Historicamente, as mulheres são as “guardiãs das sementes”. De acordo com Nunez e Maia (2006), quando se fala da origem das sementes, há relatos que desde o começo da humanidade, agricultores e, especialmente agricultoras, têm conservado, selecionado e melhorado sementes, dando origem a uma grande diversidade de cultivos e variedades utilizadas na produção agrícola, adquirindo características desejáveis de adaptação muito específicas aos locais de cultivo, carregando consigo a questão cultural e, garantindo a sustentabilidade e soberania alimentar.

Como explica, Franco et al (2015), os agricultores familiares que trabalham com agricultura de base ecológica e armazenam sementes em suas propriedades, são considerados “guardiões das sementes crioulas”. Em muitas regiões a Comissão Pastoral da Terra organiza o trabalho criando bancos de sementes, e incentiva os agricultores a serem os guardiões, além de organizar eventos para troca de sementes e reflexões sobre o tema junto às comunidades, sendo de grande relevância para a manutenção da agrobiodiversidade local.

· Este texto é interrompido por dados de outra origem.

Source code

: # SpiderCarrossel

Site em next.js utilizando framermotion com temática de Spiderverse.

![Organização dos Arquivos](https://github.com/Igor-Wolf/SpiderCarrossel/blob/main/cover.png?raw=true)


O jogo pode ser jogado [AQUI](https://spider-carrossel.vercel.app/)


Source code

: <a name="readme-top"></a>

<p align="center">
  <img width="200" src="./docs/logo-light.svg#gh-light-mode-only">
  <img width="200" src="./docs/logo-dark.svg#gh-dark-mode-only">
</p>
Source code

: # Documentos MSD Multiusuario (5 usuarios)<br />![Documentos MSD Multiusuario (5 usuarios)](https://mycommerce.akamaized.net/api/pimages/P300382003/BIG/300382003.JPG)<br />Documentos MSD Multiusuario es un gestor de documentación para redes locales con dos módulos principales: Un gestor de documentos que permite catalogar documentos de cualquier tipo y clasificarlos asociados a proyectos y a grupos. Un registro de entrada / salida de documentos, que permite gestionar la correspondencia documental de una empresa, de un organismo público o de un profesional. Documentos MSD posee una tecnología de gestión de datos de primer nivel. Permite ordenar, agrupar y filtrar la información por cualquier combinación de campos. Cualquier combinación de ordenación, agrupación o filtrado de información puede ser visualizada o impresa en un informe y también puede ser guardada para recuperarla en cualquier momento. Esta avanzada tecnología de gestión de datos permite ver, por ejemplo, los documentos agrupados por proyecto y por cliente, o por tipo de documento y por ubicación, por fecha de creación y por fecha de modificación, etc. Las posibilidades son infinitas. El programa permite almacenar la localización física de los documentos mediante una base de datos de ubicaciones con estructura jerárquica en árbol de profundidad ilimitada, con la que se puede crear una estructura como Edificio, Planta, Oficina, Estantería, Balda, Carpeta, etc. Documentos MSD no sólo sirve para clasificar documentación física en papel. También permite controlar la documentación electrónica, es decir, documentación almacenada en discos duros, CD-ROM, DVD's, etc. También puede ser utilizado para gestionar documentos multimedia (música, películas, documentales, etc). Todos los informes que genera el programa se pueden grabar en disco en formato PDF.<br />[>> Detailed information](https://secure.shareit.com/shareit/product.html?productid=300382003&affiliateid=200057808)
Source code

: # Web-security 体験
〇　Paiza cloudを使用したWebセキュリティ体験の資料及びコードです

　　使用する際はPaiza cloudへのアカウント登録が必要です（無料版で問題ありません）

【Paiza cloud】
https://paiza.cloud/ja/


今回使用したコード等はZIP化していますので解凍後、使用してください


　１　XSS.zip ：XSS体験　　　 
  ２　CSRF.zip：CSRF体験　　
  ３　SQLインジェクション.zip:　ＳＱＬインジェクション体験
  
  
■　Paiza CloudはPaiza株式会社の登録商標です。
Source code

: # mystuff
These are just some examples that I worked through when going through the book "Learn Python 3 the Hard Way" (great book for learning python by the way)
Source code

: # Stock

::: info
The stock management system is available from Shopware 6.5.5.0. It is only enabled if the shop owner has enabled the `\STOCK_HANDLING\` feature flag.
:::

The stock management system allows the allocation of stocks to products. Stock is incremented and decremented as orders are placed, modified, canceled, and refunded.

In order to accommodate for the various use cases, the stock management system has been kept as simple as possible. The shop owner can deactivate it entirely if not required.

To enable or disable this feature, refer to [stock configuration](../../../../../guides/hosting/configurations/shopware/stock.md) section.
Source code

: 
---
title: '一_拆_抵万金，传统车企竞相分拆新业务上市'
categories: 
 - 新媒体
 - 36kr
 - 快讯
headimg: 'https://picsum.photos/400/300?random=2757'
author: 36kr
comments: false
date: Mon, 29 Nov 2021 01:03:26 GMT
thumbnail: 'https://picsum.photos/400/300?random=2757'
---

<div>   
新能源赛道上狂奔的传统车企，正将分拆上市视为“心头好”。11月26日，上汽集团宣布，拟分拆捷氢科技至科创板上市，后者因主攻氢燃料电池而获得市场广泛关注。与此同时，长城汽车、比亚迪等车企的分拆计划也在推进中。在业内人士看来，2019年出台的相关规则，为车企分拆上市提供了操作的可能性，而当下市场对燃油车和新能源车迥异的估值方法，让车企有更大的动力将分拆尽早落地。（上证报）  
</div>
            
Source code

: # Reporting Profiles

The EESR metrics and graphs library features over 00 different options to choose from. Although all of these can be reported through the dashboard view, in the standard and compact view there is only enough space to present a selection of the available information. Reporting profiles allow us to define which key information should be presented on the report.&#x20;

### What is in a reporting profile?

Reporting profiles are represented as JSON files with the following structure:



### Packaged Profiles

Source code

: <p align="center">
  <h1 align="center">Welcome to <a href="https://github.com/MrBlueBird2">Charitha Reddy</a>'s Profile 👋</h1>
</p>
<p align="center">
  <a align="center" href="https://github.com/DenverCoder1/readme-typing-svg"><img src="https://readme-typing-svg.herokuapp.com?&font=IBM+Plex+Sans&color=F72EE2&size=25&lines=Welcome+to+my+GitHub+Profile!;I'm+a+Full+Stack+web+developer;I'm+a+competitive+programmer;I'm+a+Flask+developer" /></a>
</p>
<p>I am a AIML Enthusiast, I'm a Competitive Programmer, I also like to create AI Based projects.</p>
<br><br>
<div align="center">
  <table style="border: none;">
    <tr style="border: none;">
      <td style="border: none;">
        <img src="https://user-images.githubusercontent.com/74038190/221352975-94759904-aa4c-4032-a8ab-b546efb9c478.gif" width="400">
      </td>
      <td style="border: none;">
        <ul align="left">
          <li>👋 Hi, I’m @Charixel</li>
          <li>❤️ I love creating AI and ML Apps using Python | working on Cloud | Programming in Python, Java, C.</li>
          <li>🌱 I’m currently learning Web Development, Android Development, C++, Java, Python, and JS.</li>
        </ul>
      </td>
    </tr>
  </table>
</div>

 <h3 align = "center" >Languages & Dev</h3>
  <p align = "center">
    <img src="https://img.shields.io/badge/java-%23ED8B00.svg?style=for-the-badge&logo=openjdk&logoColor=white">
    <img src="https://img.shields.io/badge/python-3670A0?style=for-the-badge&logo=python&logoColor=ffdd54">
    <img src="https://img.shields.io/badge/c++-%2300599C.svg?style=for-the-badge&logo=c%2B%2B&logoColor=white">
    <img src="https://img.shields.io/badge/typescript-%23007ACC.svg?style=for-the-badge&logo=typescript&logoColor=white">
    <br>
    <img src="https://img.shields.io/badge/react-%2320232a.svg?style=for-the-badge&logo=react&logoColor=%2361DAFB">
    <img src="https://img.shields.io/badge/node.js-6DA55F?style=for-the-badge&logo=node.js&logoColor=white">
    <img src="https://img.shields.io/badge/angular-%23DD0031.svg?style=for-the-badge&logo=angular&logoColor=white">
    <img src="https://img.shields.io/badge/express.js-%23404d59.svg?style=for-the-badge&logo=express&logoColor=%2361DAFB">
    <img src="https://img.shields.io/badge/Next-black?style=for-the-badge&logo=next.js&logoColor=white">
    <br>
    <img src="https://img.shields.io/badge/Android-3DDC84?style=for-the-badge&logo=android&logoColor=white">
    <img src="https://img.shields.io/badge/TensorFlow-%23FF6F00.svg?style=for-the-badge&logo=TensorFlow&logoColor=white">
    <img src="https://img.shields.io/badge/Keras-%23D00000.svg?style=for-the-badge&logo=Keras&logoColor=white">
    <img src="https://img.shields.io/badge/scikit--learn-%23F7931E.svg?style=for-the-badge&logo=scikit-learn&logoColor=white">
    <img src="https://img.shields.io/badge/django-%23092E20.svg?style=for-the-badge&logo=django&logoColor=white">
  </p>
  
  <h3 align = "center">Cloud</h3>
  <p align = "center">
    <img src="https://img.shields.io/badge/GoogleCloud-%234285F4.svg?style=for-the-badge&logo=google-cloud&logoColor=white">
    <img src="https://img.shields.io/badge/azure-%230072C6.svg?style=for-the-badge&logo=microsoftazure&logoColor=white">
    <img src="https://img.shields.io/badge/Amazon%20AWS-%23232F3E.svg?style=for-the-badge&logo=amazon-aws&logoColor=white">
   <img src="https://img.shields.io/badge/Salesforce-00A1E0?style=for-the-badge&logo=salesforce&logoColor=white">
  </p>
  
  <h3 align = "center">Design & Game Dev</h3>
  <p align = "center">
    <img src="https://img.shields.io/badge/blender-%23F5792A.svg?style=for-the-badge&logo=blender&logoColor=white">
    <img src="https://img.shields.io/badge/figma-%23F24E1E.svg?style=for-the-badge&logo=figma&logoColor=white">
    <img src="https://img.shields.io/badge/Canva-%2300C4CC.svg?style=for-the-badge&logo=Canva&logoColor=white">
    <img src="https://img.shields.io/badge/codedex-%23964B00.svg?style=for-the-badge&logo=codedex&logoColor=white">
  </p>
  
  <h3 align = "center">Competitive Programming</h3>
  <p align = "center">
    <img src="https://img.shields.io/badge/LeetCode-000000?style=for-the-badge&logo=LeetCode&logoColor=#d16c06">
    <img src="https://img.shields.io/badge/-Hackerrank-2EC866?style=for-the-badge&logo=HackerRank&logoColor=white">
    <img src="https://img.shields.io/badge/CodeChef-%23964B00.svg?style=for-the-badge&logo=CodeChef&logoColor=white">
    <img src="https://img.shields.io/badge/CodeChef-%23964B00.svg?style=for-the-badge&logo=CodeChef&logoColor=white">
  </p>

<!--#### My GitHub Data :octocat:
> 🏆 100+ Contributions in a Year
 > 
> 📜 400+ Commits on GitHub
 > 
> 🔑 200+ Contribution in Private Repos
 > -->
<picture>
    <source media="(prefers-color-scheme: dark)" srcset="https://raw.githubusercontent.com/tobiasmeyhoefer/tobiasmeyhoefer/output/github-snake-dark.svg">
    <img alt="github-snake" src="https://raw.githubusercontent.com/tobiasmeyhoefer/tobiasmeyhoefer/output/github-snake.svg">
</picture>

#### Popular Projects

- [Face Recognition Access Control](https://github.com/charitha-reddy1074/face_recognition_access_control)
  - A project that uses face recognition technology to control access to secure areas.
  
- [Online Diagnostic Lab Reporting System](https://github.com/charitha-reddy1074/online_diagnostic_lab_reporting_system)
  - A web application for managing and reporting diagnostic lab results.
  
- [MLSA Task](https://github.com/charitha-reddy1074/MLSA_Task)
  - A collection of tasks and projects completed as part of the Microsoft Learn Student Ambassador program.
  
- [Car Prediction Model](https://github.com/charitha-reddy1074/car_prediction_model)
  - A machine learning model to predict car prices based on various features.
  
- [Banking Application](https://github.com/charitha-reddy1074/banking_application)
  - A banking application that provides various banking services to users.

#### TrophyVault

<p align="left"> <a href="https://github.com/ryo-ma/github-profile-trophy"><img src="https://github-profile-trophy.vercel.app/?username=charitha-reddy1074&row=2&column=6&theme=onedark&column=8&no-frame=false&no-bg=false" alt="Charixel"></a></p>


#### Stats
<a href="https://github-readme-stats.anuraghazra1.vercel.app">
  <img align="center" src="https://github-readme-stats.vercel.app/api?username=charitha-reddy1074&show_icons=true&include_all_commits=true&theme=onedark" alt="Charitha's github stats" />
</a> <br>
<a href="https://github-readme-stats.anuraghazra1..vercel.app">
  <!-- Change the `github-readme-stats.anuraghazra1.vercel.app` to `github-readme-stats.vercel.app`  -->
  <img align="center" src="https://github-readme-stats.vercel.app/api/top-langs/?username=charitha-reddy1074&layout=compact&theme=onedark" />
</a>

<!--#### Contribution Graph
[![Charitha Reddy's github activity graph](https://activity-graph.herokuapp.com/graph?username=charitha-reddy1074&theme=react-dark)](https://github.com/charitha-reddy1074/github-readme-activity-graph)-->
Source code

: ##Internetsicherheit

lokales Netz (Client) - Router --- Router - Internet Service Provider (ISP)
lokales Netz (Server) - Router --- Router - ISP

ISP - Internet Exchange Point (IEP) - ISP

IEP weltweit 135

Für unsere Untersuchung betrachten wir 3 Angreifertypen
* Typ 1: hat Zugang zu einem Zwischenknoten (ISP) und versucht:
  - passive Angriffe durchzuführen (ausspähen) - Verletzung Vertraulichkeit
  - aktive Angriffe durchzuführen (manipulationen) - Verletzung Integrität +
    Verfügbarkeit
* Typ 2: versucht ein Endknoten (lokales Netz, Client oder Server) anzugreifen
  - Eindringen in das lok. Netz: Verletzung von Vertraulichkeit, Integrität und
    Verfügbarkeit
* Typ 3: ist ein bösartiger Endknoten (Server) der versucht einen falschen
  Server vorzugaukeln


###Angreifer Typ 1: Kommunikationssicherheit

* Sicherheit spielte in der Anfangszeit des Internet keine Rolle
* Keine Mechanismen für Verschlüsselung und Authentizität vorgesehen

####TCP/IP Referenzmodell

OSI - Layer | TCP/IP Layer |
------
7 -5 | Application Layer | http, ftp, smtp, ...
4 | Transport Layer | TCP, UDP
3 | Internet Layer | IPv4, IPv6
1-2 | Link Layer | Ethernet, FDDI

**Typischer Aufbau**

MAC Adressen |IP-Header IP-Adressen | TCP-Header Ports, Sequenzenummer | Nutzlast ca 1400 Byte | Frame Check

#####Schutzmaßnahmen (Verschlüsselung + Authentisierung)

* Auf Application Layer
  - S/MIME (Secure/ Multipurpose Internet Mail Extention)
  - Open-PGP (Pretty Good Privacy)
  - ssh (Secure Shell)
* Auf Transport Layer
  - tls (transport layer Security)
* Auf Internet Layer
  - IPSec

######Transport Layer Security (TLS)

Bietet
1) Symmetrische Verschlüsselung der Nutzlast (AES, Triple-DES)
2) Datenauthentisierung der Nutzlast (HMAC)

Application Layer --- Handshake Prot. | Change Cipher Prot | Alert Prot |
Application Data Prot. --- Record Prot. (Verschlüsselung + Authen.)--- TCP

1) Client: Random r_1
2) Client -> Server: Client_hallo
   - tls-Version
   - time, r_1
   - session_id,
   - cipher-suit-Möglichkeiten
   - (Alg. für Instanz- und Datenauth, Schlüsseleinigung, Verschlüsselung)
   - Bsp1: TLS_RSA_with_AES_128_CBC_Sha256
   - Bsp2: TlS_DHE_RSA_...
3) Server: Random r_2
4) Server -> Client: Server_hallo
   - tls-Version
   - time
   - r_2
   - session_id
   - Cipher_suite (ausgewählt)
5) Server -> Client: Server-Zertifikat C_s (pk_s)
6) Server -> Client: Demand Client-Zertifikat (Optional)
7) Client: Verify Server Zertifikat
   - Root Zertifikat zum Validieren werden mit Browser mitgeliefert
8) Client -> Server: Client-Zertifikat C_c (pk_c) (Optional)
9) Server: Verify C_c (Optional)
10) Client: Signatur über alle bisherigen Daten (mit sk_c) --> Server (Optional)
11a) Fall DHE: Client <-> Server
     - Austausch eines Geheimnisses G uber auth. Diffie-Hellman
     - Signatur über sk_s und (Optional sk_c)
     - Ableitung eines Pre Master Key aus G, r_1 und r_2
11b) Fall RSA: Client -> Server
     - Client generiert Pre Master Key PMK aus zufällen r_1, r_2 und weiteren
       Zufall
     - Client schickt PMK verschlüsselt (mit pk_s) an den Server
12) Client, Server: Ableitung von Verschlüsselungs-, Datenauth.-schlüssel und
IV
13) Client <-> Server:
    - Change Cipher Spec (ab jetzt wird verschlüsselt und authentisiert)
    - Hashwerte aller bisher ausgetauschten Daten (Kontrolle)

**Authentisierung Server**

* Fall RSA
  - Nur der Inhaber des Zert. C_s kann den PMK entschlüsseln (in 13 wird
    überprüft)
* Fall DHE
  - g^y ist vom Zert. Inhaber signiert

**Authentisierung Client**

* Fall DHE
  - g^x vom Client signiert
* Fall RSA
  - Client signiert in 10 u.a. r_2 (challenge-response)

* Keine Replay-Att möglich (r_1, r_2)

Esse trabalho de incentivo e apoio realizado pela Pastoral da Terra e também outras instituições, fortalecem o trabalho dos agricultores e a troca de informações para obter maior produção e variedade. A Via Campesina congrega entidades e movimentos sociais ligados aos pequenos agricultores (camponeses) de todo o Planeta, e fazem campanhas em oposição aos transgênicos e a oligopolização do setor de sementes, como a campanha mundial “Sementes: patrimônio dos povos a serviço da humanidade”.

Referências

BARROS, I. I. B. et al.  Sementes crioulas: o estado da arte no Rio Grande do Sul. Rev. Econ. Sociol. Rural, v.46, n .2.  Brasília Apr./June 2008.

PEREIRA et al. Reconquista de sementes crioulas e plantas alimentícias não convencionais no Assentamento Dênis Gonçalves, Zona da Mata Mineira0. Cadernos de Agroecologia – ISSN 2236-7934 – Anais do VI CLAA, X CBA e V SEMDF – Vol. 13, N° 1, Jul. 2018.

ANTUNES et al. Agrobiodiversidade, sementes crioulas e guardiões de sementes – ou a construção de uma nova realidade social a partir de uma nova realidade rural. Cadernos de Agroecologia – ISSN 2236-7934 – Anais do VI CLAA, X CBA e V SEMDF – Vol. 13, N° 1, Jul. 2018.

FRANCO et al. Percepção de agricultores familiares sobre as dificuldades na produção e conservação de sementes Crioulas. cadernos de Agroecologia – ISSN 2236-7934 – Vol 8, No. 2, Nov 2013.

NUÑEZ, P. B. P.; MAIA, A. S. Sementes crioulas: um banco de biodiversidade. Revista Brasileira de Agroecologia. v. 1. n. 1. 2006.